/---

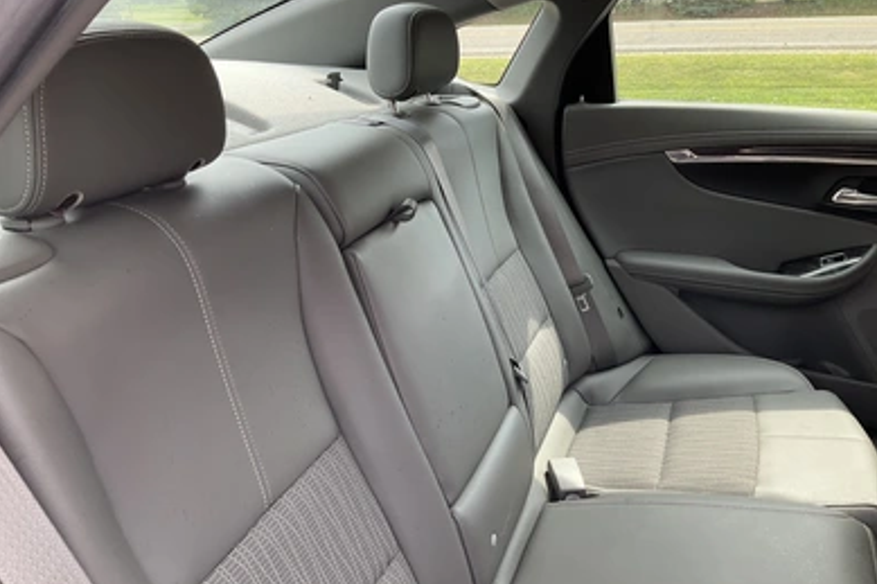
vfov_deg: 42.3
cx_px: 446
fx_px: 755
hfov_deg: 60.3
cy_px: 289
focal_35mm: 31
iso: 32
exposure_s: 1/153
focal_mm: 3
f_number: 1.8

\---
/---

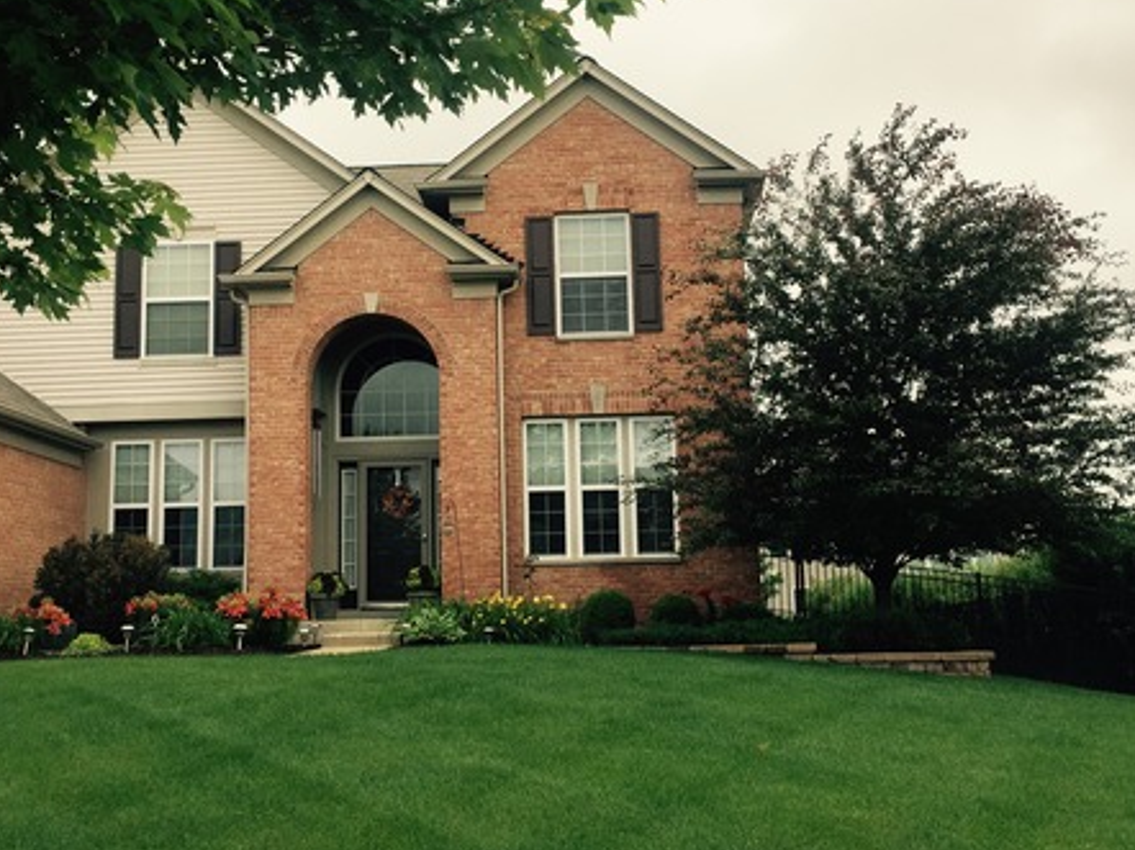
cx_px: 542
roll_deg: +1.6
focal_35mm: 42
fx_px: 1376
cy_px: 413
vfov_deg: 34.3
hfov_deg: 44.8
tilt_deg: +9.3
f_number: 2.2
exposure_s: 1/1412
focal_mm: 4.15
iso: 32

\---

> [Action item]:
Reproduce the entries above exactly, but only the lines between the line holding "vfov_deg: 42.3" and the line holding "f_number: 1.8", inclusive.

> [Exercise response]:
vfov_deg: 42.3
cx_px: 446
fx_px: 755
hfov_deg: 60.3
cy_px: 289
focal_35mm: 31
iso: 32
exposure_s: 1/153
focal_mm: 3
f_number: 1.8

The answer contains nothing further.